Er hat sie in seiner Sat.1-Vormittagstalkshow entwickelt, seine spezielle Form der Uneigentlichkeit, des Nicht-Fragens, und in seiner ZDF-Talkshow perfektioniert. Es ist seine Möglichkeit, tief im Schmutz zu wühlen, ohne selbst dreckig zu werden. Er, Kerner, hat ja immer nur gefragt und manchmal nicht einmal das. Nur zitiert, was andere meinen könnten. Angesprochen, was andere angesprochen haben, ohne es selbst angesprochen zu haben. Besonders eindrucksvoll demonstrierte er diese Methode, als vor Jahren die Schlagersängerin Michelle zu Gast war, der damals eine Affaire mit Oliver Kahn nachgesagt wurde. Das Gespräch begann so:

Kerner: Hallo Michelle, herzlich willkommen. Ja, übrigens Oliver Kahn war eigentlich angesagt für diese Sendung. Der FC Bayern hat ihm nach den glorreichen Spielen zuletzt verboten, die Stadt zu verlassen, und deshalb konnten wir das schöne Treffen mit Ihnen… Hätten Sie ihn gerne mal kennengelernt?

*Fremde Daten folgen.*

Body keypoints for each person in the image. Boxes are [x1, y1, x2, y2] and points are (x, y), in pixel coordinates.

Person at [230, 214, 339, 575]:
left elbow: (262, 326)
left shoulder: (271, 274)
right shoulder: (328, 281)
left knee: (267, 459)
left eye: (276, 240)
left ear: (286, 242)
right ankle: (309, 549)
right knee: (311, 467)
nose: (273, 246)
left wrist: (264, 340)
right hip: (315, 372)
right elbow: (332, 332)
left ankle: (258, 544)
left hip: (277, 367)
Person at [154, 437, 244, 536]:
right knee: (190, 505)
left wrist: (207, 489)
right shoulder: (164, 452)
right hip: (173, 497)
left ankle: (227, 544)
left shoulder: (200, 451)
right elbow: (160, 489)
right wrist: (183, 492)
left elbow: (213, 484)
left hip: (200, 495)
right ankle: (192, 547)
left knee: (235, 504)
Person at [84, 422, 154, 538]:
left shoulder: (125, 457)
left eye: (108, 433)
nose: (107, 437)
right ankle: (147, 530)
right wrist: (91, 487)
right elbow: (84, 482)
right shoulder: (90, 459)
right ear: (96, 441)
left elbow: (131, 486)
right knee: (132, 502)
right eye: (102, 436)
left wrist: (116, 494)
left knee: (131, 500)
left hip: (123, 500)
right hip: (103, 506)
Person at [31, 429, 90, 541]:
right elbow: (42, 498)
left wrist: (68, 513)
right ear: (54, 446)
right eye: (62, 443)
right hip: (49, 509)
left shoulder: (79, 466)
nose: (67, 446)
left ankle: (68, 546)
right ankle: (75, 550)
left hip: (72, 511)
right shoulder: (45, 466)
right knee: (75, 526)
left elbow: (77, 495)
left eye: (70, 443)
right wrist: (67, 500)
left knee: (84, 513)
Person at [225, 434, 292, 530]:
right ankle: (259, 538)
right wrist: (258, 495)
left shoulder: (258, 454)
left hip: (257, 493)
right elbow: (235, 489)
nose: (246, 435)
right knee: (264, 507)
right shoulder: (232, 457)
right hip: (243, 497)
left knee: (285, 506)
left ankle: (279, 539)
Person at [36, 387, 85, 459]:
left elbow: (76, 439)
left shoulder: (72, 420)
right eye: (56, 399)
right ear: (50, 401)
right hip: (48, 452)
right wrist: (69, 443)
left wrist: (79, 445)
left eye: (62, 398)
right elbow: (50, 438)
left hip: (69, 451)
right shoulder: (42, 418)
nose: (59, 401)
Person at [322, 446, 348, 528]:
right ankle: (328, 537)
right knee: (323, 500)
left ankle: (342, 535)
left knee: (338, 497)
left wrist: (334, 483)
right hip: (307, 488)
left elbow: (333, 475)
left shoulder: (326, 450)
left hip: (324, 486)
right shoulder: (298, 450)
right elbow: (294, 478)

Michelle: Das ist schade, weil man sagt ja, ich hätte ein Verhältnis mit ihm, und ich hätte ihm zumindest vorher gerne einmal die Hand geschüttelt.

Kerner: Ach, Sie haben ihn noch nie getroffen?

Michelle: Nein, ich kenne ihn leider nicht.

Kerner: Ich kannte das Gerücht. Ich hätte nicht die Frechheit besessen, Sie darauf anzusprechen. Aber er ist ja glücklich verheiratet, wird Vater, zum zweiten Mal, das müßten Sie eigentlich wissen?

Nun versucht er, mit dieser Methode kritischen, nachhakenden, mutigen Journalismus zu simulieren: Michael Johnson, „Können Sie verstehen, dass es kritische Stimmen gibt, die sagen“? Er traut sich nicht selbst aus der Deckung, weshalb es auch so unwürdig ist, ihm dann beim Zurückschliddern zuzusehen. Bei seinem Kampf, seine Frage gleichzeitig als zulässig zu verteidigen, aber auch klarzumachen, dass es gar nicht seine Frage war. Bei seinem Rückzug auf ein schlichtes Rollenspiel, in dem Johnson und er nur tun, was sie tun müssen.

Und bei seiner nachhaltigen Irritation, dass er das Publikum plötzlich gegen sich hat. Wäre er kritischer Journalist und würde nicht nur gelegentlich in diese Rolle zu schlüpfen versuchen, wüsste er, dass es von den Fans natürlich keinen Applaus gibt für die Spielverderber, die ihre schönen Spiele kaputtmachen und an ihren Idolen sägen wollen. Kerner aber ist Showmaster.